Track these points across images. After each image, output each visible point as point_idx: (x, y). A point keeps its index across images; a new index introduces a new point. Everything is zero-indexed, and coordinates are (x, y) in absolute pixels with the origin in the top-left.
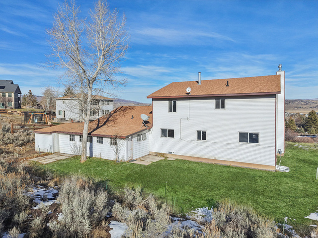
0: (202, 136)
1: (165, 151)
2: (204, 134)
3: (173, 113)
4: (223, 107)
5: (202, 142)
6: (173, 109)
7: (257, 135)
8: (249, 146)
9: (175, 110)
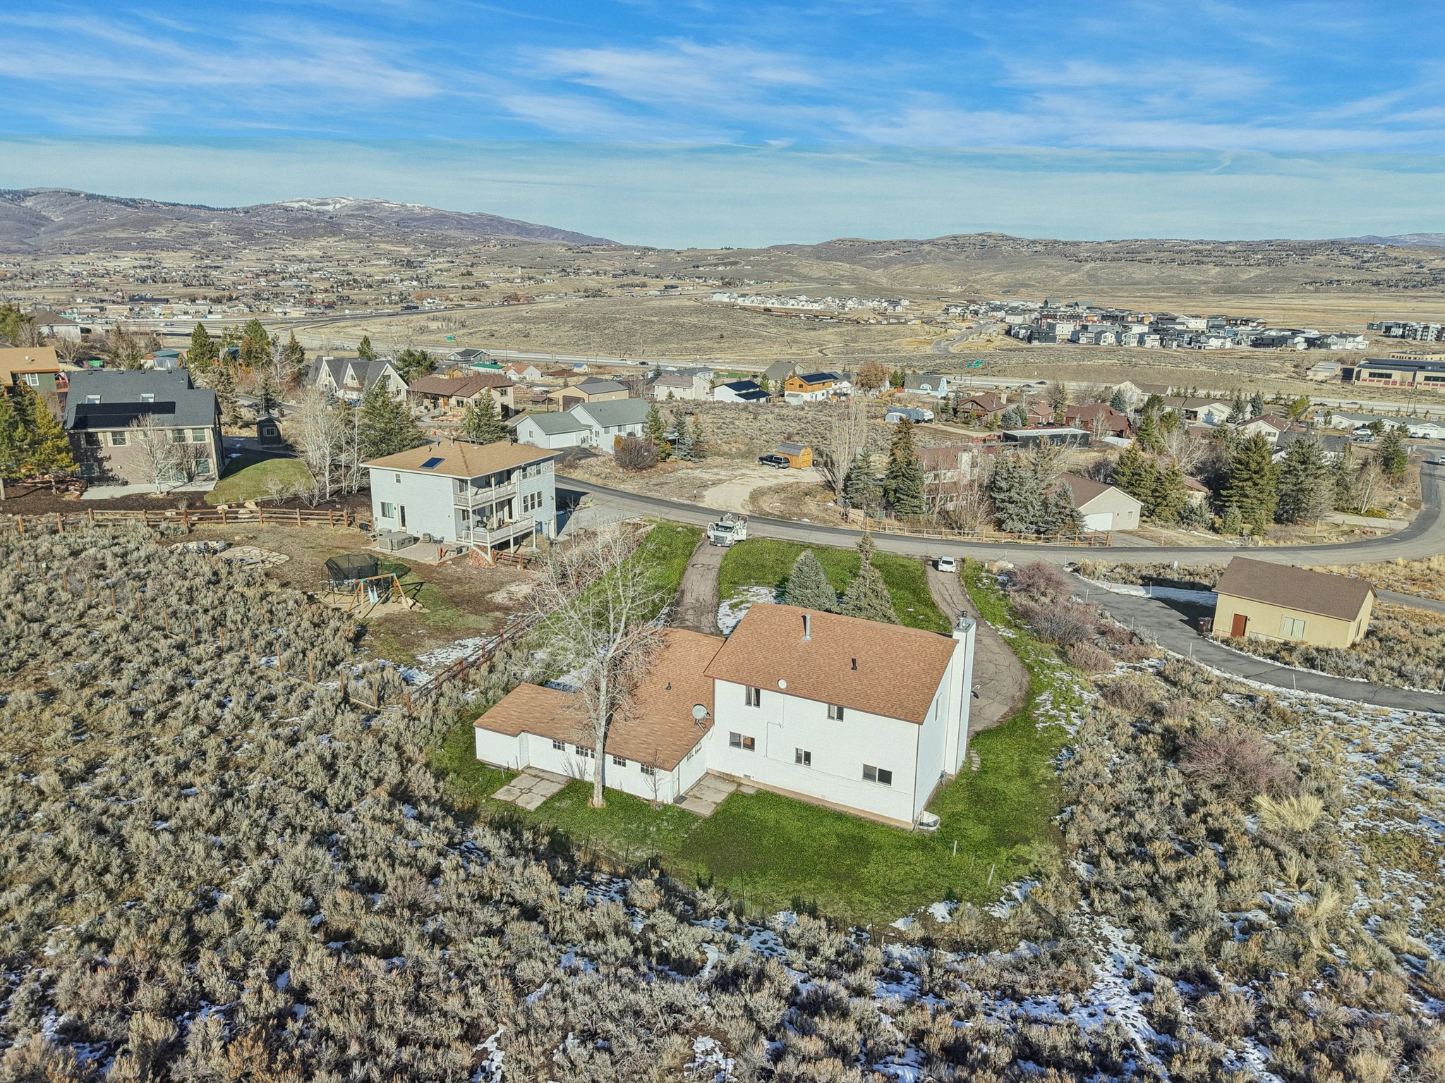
0: (805, 758)
1: (738, 773)
2: (808, 756)
3: (753, 708)
4: (840, 717)
5: (802, 768)
6: (754, 699)
7: (890, 773)
8: (877, 787)
9: (758, 704)
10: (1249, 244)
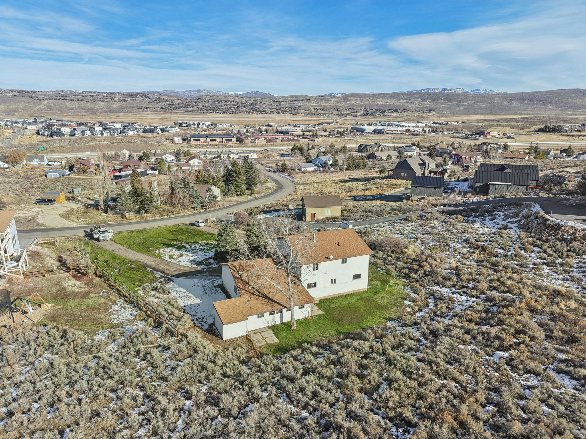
2: (335, 280)
3: (316, 271)
4: (346, 262)
5: (333, 285)
7: (361, 274)
8: (358, 280)
9: (318, 269)
10: (110, 93)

**PROMPT**: Print all the lines above again exactly, without any pictures.

**EXERCISE ANSWER**:
Track these points across images. After each image, output each visible point as point_idx: (x, y). A point keeps its index across images; a new index introduces a new point. Everything is zero-indexed, and coordinates are (x, y) in absolute pixels with the origin in the top-left.
0: (202, 136)
1: (165, 151)
2: (204, 134)
3: (173, 113)
4: (223, 107)
5: (202, 142)
6: (173, 109)
7: (257, 135)
8: (249, 146)
9: (175, 110)
0: (805, 758)
1: (738, 773)
2: (808, 756)
3: (753, 708)
4: (840, 717)
5: (802, 768)
6: (754, 699)
7: (890, 773)
8: (877, 787)
9: (758, 704)
10: (1249, 244)
2: (335, 280)
3: (316, 271)
4: (346, 262)
5: (333, 285)
7: (361, 274)
8: (358, 280)
9: (318, 269)
10: (110, 93)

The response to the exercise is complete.